* [Data records]:
*** Block opens ***

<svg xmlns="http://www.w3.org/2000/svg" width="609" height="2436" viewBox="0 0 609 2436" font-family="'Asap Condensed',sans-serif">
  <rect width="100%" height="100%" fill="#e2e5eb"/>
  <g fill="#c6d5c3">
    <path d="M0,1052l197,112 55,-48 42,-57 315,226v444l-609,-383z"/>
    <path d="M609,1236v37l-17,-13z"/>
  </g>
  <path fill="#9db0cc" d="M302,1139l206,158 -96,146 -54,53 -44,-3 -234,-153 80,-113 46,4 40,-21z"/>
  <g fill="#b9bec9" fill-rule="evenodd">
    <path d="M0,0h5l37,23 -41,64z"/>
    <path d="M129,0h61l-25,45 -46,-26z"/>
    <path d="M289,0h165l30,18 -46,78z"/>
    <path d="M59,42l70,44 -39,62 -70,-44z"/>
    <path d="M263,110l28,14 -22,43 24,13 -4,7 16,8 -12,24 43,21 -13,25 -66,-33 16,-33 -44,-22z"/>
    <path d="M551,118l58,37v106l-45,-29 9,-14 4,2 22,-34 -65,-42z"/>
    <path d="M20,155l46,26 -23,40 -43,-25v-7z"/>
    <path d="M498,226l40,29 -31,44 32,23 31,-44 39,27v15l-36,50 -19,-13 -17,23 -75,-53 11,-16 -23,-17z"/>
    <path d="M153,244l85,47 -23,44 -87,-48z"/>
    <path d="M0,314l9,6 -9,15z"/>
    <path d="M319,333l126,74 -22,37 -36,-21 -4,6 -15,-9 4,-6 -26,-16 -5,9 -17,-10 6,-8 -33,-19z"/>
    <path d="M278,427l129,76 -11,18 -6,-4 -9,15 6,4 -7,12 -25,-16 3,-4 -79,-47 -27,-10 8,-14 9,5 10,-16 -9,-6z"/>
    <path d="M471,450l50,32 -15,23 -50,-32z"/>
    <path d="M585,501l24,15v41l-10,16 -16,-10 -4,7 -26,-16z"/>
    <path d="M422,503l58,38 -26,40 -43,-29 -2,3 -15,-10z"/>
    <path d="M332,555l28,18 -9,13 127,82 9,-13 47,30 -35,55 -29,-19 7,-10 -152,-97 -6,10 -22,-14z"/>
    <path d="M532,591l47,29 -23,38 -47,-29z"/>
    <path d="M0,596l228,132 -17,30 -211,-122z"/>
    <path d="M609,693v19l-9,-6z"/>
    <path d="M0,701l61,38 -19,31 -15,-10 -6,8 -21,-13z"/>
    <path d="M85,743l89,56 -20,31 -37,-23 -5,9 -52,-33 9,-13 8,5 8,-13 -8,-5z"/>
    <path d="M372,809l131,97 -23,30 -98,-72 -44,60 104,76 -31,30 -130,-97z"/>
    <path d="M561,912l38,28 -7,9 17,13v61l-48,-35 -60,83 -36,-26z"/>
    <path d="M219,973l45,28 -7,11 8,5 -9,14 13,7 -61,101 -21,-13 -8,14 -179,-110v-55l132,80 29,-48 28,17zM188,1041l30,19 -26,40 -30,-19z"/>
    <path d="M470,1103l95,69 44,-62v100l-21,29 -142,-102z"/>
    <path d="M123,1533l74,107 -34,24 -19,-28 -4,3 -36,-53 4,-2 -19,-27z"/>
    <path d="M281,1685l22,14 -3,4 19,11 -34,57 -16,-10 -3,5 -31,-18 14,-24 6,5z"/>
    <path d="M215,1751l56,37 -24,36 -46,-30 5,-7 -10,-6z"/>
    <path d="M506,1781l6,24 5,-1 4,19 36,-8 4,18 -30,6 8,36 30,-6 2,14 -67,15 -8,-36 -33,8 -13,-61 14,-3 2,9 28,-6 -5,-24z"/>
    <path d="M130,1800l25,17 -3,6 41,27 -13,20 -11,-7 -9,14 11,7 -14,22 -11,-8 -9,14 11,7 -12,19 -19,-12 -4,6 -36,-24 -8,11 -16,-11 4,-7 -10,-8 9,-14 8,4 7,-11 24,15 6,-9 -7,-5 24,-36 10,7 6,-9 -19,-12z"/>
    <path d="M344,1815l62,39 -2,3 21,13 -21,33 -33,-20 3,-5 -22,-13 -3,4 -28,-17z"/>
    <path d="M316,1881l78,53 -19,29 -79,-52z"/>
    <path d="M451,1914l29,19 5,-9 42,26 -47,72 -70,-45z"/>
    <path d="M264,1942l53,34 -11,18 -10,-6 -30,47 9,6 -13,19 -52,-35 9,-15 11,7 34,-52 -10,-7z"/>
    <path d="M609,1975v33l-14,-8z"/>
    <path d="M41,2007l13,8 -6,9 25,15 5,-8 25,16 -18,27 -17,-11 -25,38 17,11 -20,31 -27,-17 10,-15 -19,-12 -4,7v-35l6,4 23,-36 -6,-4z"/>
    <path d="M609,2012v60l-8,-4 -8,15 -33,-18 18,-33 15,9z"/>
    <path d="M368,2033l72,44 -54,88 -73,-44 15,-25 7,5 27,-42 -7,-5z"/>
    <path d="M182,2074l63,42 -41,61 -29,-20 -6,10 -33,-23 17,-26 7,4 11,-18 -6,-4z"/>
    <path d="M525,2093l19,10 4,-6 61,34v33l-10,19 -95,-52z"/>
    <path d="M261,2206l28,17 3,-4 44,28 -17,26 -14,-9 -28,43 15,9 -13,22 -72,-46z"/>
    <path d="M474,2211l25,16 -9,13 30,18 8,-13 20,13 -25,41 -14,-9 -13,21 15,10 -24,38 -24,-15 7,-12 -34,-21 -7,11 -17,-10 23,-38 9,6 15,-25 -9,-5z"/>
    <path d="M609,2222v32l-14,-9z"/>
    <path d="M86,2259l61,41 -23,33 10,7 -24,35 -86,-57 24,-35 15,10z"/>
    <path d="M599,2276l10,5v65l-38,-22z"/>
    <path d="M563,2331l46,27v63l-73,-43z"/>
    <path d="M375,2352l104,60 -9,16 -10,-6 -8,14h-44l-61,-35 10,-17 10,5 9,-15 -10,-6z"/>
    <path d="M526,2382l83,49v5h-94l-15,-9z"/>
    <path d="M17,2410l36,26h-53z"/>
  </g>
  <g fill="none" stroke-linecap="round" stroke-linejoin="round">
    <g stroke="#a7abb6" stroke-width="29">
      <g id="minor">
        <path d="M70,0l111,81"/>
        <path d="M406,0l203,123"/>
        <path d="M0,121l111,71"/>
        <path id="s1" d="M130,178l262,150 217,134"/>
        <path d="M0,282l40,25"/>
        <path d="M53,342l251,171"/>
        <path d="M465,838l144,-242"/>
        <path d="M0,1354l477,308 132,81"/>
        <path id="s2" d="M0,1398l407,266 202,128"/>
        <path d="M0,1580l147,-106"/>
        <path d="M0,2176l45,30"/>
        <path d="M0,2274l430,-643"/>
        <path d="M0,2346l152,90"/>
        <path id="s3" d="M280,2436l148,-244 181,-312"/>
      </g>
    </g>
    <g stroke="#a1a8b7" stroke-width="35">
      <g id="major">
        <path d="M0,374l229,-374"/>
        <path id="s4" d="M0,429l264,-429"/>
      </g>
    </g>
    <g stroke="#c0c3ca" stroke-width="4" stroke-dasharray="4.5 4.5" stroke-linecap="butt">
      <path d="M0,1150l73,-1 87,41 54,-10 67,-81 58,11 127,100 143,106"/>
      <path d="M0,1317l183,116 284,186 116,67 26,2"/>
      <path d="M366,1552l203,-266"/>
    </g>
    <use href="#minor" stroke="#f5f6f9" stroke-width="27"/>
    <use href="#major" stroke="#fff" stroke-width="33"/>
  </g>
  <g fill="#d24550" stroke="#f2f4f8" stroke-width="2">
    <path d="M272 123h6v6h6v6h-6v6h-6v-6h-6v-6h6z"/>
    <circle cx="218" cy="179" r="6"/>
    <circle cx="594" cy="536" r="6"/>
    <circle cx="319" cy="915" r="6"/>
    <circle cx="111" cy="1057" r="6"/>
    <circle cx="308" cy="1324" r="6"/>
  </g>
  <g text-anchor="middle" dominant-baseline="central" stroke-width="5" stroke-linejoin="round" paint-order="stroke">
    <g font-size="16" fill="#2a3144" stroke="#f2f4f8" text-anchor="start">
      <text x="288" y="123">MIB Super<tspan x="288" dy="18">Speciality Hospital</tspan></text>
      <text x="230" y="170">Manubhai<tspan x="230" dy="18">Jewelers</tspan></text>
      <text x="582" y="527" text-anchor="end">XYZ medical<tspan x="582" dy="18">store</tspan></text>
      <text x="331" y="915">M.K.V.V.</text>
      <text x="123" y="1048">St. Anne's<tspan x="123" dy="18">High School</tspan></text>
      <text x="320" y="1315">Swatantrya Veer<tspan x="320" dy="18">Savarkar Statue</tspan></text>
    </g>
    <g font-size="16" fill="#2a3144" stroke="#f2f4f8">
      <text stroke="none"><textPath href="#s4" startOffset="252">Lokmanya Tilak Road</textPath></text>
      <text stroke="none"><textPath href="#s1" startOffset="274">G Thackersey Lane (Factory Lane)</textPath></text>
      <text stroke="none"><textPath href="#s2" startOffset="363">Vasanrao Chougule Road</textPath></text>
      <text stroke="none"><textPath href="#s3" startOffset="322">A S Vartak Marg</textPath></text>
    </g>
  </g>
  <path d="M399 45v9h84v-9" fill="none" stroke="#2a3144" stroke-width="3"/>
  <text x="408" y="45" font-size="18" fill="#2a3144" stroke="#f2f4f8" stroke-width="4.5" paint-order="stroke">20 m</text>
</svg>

*** Block closes ***

* [Assigned task]:
Check each line of the material for "linejoin" and report how many have it. Add no other words.

* [Answer to this exercise]:
2